For new applications, the Modern Rust SDK (wstd, wasm32-wasip2) is the recommended direction — it uses the WASI-HTTP standard and reduces dependency on Gcore-specific tooling.

Add the WebAssembly target

The Legacy SDK compiles to wasm32-wasip1. Add the target once — it applies to all future builds:
rustup target add wasm32-wasip1

Configure a project

FastEdge applications compile to WebAssembly libraries rather than standalone executables.

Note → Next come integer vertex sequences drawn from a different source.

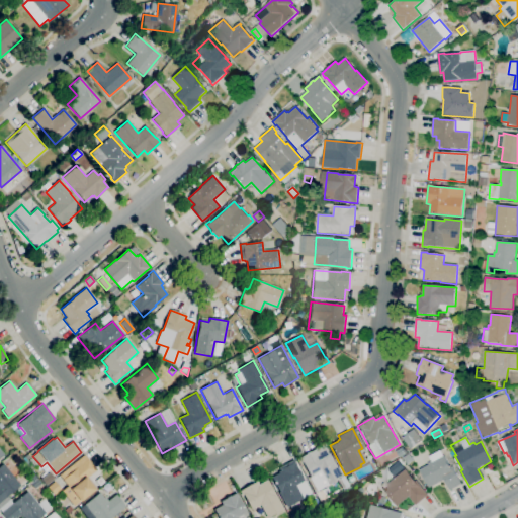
[(343,490),(337,480),(326,486),(324,483),(316,488),(299,457),(306,454),(305,453),(309,451),(309,452),(315,449),(314,448),(325,443),(328,448),(327,449),(341,477),(343,476),(349,487),(343,490)]
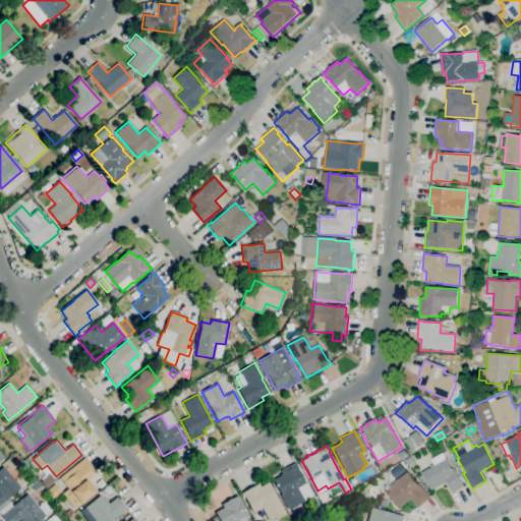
[(74,509),(62,494),(68,488),(60,478),(84,457),(97,472),(88,480),(96,490),(74,509)]
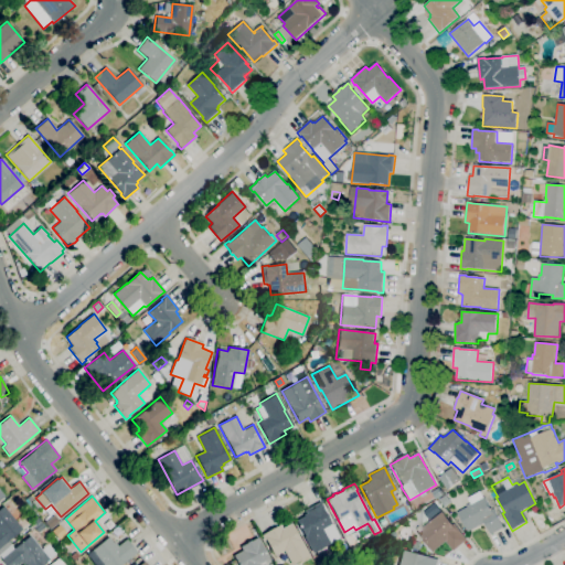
[(445,508),(439,500),(446,496),(451,503),(445,508)]
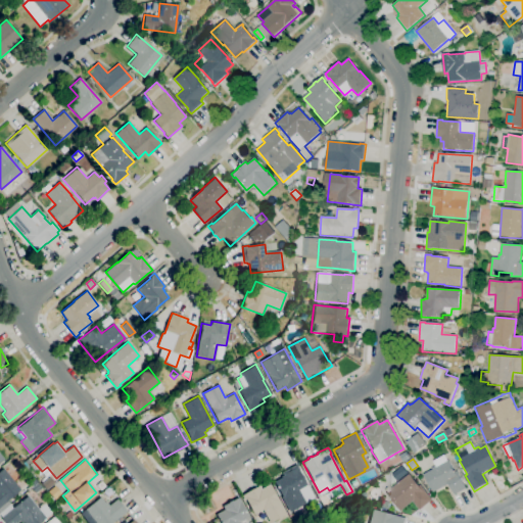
[(455,495),(448,484),(433,492),(424,475),(433,470),(432,469),(435,467),(436,468),(448,462),(455,473),(457,472),(466,489),(455,495)]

Two changes from the Cargo defaults are needed: the output type must be cdylib, and the fastedge crate must be listed as a dependency.
  1. Create the library crate:
    cargo new --lib my-app
    cd my-app
    
  2. Replace the contents of Cargo.toml:
    [package]
    name = "my_app"
    version = "0.1.0"
    edition = "2021"
    
    [lib]
    crate-type = ["cdylib"]
    
    [dependencies]
    fastedge = "0.4"
    anyhow = "1.0"
    
    crate-type = ["cdylib"] changes the output to a format the FastEdge runtime can load. fastedge = "0.4" provides the entry-point macro and access to FastEdge-specific APIs. anyhow is used for error handling in the verification example below.

Verify the toolchain

A minimal handler is enough to confirm the toolchain produces a valid WebAssembly binary. Replace src/lib.rs:
use fastedge::body::Body;
use fastedge::http::{Request, Response, StatusCode, Error};

#[fastedge::http]
fn main(_req: Request<Body>) -> Result<Response<Body>, Error> {
    Response::builder()
        .status(StatusCode::OK)
        .body(Body::from("OK"))
}
Build it:
cargo build --release --target wasm32-wasip1
The first build downloads dependencies and takes one to two minutes. When it completes without errors, the toolchain is ready — the compiled binary is at ./target/wasm32-wasip1/release/my_app.wasm. That file can be uploaded to FastEdge directly or used as the starting point for the next tutorial.